Farook and Malik met on a dating website, according to Farook’s brother-in-law, Farhan Khan, who is married to one of Farook’s two sisters.
Malik, 27, was born in Pakistan and had lived with her family in Saudi Arabia, Khan said. Farook, 28, was born in Illinois and raised in Southern California; his parents are from Pakistan. Farook and Malik had been married for two years.
Khan said that Farook had traveled to Saudi Arabia at least twice: first to meet Malik’s family and then to marry her.
A congressional official briefed on the inquiry said authorities believed Farook had also gone to Saudi Arabia for the hajj, the annual Islamic pilgrimage, though it was not clear when. “They don’t think it was for nefarious activity,” the official said.

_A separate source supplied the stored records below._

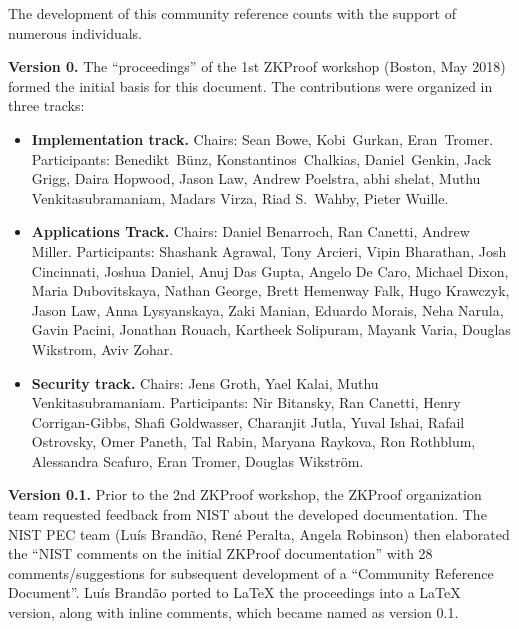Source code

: \label{sec:prelim:acknowledgments}


The development of this community reference counts with the support of numerous individuals.


\textbf{Version 0.}
The ``proceedings'' of the 1st ZKProof workshop (Boston, May 2018) formed the initial basis for this document.
The contributions were organized in three tracks:

\begin{itemize}\setlength{\itemsep}{1ex}
	
\item \textbf{Implementation track.} 
	Chairs: Sean Bowe, Kobi Gurkan, Eran Tromer.
	Participants: Benedikt Bünz, Konstantinos Chalkias, Daniel Genkin, Jack Grigg, Daira Hopwood, Jason Law, Andrew Poelstra, abhi shelat, Muthu Venkita\-subramaniam, Madars Virza, Riad S.\ Wahby, Pieter Wuille.
	
\item \textbf{Applications Track.}
	Chairs: Daniel Benarroch, Ran Canetti, Andrew Miller.
	Participants: Shashank Agrawal, Tony Arcieri, Vipin Bharathan, Josh Cincinnati, Joshua Daniel,  Anuj Das Gupta, Angelo De Caro, Michael Dixon, Maria Dubovitskaya, Nathan George, Brett Hemenway Falk, Hugo Krawczyk, Jason Law, Anna Lysyanskaya, Zaki Manian, Eduardo Morais, Neha Narula, Gavin Pacini, Jonathan Rouach, Kartheek Solipuram, Mayank Varia, Douglas Wikstrom, Aviv Zohar.

\item \textbf{Security track.}
	Chairs: Jens Groth, Yael Kalai, Muthu Venkitasubramaniam.
	Participants: Nir Bitansky, Ran Canetti, Henry Corrigan-Gibbs, Shafi Goldwasser, Charanjit Jutla, Yuval Ishai, Rafail Ostrovsky, Omer Paneth, Tal Rabin, Maryana Raykova, Ron Rothblum, Alessandra Scafuro, Eran Tromer, Douglas Wikström.

\end{itemize}


\textbf{Version 0.1.}
	Prior to the 2nd ZKProof workshop, the ZKProof organization team requested feedback from NIST about the developed documentation.
	The NIST PEC team (Luís Brandão, René Peralta, Angela Robinson) then elaborated the 
``NIST comments on the initial ZKProof documentation'' with 28 comments/suggestions 
for subsequent development of a ``Community Reference Document''.
	Luís Brandão ported to LaTeX the proceedings into a LaTeX version, along with inline comments, which became named as version 0.1.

Police said the couple had entered the United States together in July 2014. Malik was traveling with a Pakistani passport and a K-1 visa. The visa, created specifically for fiancées, allows the holder to enter the country and marry a U.S. citizen. A couple must marry within 90 days; after that, the K-1 visa expires.
Farook applied for a permanent-resident green card for Malik within the legal 90-day limit, a federal official said. In July 2015, she was granted a conditional green card, for which, as a matter of procedure, the couple had to prove that their marriage was legitimate. Additionally, Malik had to pass criminal and national-security background checks.
After Farook graduated from California State University, San Bernardino, in 2010, officials said, he worked for five years as an environmental inspector for the San Bernardino County Public Health Department.
On Wednesday, he joined colleagues at an annual holiday party, the same party he had attended the year before. He did not appear out of place. Soon, however, he stormed out in anger, some witnesses said. The nature of the dispute was not clear, but when he returned with his wife, both were dressed in tactical gear and carrying assault rifles, officials said.
A friend of a man killed in the rampage said he and Farook had a heated conversation about Islam two weeks before the attack.
Kuuleme Stephens said she once happened to call Nicholas Thalasinos, a Messianic Jew who was passionate about pro-Israel causes, while he was at work and having a discussion with Farook.
Thalasinos, 52, identified Farook by name and told her that he “doesn’t agree that Islam is not a peaceful religion,” Stephens said.
Stephens said Farook replied that Americans don’t understand Islam. According to Stephens, both men worked as restaurant inspectors and regularly discussed politics and religion. She added that Thalasinos did not think their conversations would turn violent.
Thalasinos’ wife, Jennifer Thalasinos, said her husband had talked about Farook but never said anything negative.
In a text, Khan described the couple as “very private people” and said he had never heard them speak in anger. He wrote that Farook had been a “normal person.”
Syed Farook had been known to pray every day at his mosque, and he impressed brothers Nizaam and Rahemaan Ali by memorizing the Quran. He talked of getting a master’s degree and proudly announced it when he got married.
The last time Rahemaan Ali saw their friend was three weeks ago, when Farook abruptly stopped going to the mosque where they all worshipped, Dar Al Uloom Al Islamiyah in San Bernardino.
“He never, ever talked about killing people or discussed politics, or said that he had problems at work,” Rahemaan Ali said.
A few years before he married, Farook had profiles on at least two dating websites, where he advertised his family as well-adjusted. “Religious but modern,” he wrote.
He described himself as a health, safety and environmental inspector who came from a Sunni Muslim family of two girls and two boys.
“Enjoy working on vintage and modern cars, read religious books, enjoy eating out sometimes travel and just hang out in backyard,” he wrote, adding that he also enjoyed “doing target practice with younger sister and friends.”
Farook’s parents appear to have had a tumultuous and often violent marriage, according to court records. His mother, Rafia Farook, filed for dissolution of the marriage in 2006. Additionally, she accused her husband, also named Syed Farook, of domestic violence. Those complaints were later dismissed.
In 2008, Rafia Farook again accused her husband of domestic violence and legally separated from him.
But the trouble apparently continued until as recently as February, when she made another domestic-violence complaint. Records indicate the complaint is active.